Work order
For the entries below, say how many lines hold the word "layout", with the number as the only reply.

Exercise inputs
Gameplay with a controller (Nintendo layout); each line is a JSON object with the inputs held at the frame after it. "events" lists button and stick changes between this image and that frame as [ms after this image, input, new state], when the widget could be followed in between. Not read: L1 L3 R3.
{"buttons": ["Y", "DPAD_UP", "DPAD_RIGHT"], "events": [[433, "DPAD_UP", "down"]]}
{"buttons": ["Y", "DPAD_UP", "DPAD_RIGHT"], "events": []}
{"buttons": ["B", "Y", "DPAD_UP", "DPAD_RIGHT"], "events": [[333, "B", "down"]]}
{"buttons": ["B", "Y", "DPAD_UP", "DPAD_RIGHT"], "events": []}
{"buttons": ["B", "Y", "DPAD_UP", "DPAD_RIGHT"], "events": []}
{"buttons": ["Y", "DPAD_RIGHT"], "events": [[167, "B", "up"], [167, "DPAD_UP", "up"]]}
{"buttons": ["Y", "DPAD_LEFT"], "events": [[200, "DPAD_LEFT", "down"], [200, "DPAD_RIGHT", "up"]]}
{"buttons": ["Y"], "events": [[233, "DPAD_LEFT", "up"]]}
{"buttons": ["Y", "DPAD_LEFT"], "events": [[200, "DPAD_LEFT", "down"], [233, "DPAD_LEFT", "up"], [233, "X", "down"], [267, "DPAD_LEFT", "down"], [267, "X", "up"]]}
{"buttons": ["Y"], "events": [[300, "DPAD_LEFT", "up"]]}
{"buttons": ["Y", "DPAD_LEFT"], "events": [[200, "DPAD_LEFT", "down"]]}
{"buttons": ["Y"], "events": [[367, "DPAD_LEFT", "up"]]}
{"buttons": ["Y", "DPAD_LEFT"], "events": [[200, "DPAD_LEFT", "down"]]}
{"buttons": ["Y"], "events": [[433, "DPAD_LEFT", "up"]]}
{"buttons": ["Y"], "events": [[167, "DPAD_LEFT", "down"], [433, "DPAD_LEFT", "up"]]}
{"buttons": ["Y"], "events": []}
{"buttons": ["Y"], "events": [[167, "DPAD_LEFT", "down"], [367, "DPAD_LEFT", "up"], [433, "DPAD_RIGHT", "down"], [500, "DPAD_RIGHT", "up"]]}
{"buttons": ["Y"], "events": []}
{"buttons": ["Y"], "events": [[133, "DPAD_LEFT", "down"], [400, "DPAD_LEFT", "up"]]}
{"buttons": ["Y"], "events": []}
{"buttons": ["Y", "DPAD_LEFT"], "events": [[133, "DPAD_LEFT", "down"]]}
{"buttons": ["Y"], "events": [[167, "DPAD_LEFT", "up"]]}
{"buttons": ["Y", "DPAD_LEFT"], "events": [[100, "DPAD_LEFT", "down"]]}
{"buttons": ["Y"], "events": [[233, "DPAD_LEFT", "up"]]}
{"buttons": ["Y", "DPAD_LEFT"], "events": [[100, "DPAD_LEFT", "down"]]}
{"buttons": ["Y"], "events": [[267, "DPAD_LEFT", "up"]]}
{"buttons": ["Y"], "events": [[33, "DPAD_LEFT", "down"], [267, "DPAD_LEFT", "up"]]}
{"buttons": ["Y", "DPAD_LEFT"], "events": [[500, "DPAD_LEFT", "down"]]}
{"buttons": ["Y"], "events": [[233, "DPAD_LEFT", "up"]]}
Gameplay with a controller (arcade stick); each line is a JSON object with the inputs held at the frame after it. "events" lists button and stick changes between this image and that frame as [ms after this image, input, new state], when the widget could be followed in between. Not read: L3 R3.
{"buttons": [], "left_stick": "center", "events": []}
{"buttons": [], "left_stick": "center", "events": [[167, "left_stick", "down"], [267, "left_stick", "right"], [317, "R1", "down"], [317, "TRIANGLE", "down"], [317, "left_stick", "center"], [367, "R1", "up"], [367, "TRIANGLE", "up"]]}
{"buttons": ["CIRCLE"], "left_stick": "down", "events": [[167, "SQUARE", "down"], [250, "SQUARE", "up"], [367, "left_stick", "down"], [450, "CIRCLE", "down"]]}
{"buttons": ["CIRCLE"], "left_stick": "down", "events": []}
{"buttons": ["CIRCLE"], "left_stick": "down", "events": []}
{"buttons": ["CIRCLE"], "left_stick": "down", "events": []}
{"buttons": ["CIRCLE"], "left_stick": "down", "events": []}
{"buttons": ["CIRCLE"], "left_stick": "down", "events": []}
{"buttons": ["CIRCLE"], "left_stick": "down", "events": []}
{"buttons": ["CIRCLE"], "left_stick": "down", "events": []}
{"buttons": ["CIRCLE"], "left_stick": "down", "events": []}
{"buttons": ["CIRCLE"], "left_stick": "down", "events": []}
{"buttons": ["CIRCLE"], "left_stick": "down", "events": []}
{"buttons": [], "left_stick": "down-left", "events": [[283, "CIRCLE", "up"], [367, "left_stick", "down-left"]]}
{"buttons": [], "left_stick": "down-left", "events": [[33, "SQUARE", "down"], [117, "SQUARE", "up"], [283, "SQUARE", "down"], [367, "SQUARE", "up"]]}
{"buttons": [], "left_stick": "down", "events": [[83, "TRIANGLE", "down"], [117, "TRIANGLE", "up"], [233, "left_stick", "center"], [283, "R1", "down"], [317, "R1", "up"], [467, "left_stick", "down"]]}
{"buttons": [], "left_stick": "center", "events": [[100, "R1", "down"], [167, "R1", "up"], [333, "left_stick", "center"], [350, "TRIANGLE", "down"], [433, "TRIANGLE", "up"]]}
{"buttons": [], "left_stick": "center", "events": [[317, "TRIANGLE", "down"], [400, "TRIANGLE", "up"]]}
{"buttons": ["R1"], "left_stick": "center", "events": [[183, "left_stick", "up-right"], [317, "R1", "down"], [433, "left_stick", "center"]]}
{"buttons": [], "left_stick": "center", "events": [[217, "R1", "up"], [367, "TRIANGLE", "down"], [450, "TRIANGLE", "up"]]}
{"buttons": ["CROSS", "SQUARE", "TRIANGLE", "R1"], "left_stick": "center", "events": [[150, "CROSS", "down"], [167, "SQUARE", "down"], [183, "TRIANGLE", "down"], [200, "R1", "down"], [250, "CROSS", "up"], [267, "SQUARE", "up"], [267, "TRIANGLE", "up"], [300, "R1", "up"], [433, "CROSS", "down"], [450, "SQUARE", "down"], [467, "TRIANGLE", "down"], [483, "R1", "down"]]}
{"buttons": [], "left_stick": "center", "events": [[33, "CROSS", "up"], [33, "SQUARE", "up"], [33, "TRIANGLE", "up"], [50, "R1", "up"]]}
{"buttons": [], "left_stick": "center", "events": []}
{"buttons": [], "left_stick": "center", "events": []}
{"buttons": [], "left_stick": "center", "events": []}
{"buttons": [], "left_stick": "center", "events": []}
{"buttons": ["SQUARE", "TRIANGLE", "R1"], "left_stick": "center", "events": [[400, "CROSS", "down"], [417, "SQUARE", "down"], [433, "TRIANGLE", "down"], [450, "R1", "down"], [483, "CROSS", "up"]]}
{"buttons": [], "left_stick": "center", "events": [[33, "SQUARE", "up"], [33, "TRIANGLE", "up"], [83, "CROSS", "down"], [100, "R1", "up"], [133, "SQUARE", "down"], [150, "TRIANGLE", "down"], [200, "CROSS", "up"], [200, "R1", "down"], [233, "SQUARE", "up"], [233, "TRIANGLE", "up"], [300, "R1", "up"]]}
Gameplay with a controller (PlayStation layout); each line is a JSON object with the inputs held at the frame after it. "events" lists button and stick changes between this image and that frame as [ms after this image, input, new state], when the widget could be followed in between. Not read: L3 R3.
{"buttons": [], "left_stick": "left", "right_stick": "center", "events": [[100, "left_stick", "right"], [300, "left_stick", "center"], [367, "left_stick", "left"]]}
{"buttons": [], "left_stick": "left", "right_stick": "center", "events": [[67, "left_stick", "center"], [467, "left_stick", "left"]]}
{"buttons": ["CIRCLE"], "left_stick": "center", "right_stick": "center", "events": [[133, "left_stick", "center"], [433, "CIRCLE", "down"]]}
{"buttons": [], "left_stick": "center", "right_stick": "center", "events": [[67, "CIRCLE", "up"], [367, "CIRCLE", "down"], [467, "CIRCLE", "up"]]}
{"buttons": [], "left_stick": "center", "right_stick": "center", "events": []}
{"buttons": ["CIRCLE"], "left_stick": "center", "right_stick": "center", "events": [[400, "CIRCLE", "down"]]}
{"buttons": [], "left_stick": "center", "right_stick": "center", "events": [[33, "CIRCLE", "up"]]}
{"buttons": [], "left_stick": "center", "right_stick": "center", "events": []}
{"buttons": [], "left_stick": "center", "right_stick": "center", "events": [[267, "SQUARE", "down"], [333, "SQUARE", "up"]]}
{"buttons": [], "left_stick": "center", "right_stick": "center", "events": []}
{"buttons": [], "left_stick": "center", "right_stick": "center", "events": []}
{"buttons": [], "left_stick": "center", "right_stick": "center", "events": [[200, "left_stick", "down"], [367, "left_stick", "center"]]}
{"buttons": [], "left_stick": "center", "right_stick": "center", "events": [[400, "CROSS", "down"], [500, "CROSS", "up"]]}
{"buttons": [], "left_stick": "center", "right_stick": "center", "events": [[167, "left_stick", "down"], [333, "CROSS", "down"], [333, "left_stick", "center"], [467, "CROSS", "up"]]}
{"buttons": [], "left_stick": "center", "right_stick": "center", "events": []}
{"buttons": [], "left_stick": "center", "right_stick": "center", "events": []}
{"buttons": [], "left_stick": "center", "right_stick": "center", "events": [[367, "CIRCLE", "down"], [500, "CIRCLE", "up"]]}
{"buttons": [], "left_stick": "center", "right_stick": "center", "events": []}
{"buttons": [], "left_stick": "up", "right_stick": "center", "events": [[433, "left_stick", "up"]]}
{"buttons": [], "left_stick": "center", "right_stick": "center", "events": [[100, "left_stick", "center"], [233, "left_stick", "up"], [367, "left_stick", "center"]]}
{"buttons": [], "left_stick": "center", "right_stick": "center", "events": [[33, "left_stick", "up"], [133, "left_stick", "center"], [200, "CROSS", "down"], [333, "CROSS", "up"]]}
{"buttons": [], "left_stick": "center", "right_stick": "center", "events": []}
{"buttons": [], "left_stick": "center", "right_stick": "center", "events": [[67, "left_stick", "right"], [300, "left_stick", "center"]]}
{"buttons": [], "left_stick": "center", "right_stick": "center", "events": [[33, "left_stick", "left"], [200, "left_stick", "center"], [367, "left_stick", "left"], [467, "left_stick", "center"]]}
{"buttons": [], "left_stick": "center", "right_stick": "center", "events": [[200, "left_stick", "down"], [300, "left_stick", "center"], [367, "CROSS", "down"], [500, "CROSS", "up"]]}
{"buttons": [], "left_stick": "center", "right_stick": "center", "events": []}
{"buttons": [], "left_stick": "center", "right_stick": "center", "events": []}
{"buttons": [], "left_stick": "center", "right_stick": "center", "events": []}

Response to this exercise
2